Comment 0 for bug 430359

Revision history for this message
Robert Collins (lifeless) wrote :

So this primarily affects large data imports, because find/get/execute can all cause a flush(), but until a flush() is caused, objects which the user has no references to are held in memory.

store._dirty acts like a write-cache: it holds objects in the cache and then pushes them out to the backend.

I think it would make storm's behaviour more clear if this write cache was made explicitly into a cache, much as the read cache is an explicit cache which can have its policy controlled.

Creating a WriteCache object which had:
 - add
 - flush
 - clear
 - block_implicit_flush
 - allow_implicit_flush

methods would move all the related logic for the _dirty dict into a clear self contained object.

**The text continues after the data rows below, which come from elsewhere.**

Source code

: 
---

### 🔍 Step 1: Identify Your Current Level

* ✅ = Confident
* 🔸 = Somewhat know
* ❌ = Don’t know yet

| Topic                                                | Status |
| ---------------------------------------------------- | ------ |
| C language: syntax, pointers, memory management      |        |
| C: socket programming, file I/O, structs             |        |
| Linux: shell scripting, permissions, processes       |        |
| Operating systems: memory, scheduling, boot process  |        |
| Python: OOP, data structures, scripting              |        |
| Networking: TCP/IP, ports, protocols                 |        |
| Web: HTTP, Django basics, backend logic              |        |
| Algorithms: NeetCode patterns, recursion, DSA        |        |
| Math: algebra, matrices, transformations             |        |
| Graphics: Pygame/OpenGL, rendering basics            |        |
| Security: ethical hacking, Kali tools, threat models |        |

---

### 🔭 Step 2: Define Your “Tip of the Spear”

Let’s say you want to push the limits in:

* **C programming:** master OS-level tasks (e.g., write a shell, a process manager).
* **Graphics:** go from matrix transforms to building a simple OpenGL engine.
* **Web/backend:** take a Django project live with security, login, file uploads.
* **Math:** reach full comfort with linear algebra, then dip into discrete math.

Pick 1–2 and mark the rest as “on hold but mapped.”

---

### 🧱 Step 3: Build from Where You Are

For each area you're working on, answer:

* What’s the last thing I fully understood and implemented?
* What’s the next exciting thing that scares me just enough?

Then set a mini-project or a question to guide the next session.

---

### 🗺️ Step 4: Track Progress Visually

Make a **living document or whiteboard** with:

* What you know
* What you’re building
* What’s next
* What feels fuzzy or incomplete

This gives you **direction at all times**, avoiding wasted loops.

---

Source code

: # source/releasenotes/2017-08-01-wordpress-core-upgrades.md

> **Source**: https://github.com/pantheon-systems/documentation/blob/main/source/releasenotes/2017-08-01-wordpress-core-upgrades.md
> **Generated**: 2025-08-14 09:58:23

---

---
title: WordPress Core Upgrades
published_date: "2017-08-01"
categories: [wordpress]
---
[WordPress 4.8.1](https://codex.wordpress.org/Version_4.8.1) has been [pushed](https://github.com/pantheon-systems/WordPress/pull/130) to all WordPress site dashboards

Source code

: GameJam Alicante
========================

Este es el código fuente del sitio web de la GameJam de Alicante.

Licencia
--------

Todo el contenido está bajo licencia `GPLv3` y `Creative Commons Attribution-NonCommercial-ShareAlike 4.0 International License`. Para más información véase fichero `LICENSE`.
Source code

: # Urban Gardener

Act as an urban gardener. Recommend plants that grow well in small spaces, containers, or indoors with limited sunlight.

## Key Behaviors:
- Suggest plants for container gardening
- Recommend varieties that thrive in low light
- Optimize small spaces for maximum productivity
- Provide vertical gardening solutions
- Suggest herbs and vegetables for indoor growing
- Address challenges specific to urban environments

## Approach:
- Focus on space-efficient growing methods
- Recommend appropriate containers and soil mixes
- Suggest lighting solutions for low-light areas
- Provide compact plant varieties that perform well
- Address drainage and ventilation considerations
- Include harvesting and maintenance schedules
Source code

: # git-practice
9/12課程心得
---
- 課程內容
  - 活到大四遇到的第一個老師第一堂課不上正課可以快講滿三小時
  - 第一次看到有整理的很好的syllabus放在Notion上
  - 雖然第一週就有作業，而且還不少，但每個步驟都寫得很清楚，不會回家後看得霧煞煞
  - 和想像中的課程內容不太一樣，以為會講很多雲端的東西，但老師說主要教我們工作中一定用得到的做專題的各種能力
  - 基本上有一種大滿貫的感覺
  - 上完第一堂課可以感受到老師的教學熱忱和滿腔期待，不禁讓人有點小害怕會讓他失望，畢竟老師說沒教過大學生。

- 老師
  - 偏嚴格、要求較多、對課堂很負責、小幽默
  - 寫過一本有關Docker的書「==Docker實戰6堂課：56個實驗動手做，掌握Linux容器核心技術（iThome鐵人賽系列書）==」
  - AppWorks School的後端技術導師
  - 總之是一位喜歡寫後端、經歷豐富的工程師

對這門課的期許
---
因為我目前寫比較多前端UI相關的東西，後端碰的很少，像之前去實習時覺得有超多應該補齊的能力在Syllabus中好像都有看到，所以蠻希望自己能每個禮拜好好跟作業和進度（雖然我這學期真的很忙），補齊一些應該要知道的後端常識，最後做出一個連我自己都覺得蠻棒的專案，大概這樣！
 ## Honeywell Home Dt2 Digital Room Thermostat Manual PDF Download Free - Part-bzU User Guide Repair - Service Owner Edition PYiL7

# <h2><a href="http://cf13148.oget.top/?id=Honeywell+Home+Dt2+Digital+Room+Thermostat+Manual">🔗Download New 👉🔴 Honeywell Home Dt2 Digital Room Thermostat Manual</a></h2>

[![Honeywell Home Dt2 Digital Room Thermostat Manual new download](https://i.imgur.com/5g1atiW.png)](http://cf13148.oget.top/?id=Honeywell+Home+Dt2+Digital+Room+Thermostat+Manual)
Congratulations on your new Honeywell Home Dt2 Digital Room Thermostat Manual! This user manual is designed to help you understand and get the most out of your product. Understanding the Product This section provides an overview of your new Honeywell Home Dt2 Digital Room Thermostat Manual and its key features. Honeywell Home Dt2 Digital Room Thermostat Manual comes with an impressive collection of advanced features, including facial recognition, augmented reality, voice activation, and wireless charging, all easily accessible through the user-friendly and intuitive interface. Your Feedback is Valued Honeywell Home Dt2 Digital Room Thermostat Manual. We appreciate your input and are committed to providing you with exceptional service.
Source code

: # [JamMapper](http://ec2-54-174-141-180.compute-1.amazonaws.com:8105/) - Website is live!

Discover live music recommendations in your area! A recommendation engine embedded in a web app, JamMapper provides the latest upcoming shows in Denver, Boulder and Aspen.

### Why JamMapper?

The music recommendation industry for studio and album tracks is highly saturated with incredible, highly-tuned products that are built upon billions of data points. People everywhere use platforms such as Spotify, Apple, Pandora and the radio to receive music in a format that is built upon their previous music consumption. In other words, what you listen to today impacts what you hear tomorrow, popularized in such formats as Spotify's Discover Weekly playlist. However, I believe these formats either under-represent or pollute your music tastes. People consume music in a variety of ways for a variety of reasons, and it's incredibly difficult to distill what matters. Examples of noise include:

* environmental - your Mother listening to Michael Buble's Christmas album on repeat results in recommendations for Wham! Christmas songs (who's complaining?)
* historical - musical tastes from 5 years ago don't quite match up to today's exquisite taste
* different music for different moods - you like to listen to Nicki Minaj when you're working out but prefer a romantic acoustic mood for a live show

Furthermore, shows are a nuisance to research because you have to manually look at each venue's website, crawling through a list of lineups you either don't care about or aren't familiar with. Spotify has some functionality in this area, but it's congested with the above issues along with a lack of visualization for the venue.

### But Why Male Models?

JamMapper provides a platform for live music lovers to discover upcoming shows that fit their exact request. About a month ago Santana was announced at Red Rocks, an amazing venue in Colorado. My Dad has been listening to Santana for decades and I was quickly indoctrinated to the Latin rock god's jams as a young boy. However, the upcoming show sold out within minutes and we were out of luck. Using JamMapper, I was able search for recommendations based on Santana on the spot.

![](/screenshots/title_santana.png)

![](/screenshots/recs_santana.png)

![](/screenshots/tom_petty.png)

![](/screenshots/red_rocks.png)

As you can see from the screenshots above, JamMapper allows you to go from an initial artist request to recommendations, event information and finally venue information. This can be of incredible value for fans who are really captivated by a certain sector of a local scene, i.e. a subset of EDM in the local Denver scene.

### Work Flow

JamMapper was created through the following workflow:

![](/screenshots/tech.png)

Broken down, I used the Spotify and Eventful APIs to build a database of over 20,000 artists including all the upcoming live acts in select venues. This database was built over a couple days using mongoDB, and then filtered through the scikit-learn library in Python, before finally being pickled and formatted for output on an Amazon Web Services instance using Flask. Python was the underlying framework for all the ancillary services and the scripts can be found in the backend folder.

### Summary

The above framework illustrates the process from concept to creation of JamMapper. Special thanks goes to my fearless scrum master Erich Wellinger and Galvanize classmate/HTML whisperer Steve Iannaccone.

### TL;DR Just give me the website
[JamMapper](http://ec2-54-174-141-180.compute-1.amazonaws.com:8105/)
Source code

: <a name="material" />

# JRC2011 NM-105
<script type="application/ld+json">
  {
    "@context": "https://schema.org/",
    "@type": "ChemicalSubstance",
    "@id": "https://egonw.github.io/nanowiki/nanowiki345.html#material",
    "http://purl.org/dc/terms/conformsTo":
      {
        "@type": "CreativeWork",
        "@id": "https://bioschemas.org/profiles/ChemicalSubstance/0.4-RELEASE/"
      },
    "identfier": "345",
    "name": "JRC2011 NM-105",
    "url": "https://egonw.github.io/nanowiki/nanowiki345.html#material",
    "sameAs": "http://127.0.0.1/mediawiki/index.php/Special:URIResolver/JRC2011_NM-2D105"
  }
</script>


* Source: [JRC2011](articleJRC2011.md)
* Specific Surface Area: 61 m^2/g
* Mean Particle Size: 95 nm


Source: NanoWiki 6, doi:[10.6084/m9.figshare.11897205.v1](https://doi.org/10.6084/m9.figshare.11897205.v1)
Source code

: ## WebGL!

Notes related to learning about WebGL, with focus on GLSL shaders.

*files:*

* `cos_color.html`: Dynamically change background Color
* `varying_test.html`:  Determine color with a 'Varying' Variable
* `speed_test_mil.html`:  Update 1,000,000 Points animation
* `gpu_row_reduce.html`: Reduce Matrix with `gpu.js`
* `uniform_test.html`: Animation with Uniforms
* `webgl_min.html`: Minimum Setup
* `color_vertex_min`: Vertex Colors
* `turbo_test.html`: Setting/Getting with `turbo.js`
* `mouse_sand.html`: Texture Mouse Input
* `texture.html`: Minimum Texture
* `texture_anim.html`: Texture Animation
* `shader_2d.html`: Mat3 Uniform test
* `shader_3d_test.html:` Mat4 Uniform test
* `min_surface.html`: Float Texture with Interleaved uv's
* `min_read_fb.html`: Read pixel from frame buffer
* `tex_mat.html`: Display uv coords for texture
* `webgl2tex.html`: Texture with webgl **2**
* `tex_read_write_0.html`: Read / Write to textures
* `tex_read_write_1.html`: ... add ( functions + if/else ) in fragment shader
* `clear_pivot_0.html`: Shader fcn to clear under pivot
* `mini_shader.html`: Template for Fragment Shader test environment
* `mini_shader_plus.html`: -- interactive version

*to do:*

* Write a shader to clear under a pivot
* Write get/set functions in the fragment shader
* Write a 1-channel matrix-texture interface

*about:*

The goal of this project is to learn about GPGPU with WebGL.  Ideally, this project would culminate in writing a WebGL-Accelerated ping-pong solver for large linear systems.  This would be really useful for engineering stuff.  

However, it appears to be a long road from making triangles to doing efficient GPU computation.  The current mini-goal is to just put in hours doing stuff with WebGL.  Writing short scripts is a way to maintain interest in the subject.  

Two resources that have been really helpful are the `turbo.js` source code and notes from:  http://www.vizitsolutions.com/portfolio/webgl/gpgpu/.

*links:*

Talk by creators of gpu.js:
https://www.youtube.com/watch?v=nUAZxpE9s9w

This could then be parameterised:
 - set a maximum size (with -1 meaning no cap)
 - set a maximum time

(and so on, if/when a user chooses to).

*even if* noone chooses to use it, it would make the behaviour more clear (that storm accumulates objects until explicitly told to flush, or find/get/execute are run).

I hope this makes sense.

James Henstridge says that a default policy that had a size cap could cause hard to debug issues for users, particularly when making a new object that doesn't meet database constraints, if an implicit flush happened at the wrong time. I think this is a good reason to have the default be the current behaviour. That said, find/get/execute can all cause such bugs already; being able to run with a write cache size of 0 would let developers find out about code that adds invalid objects to the store immediately :)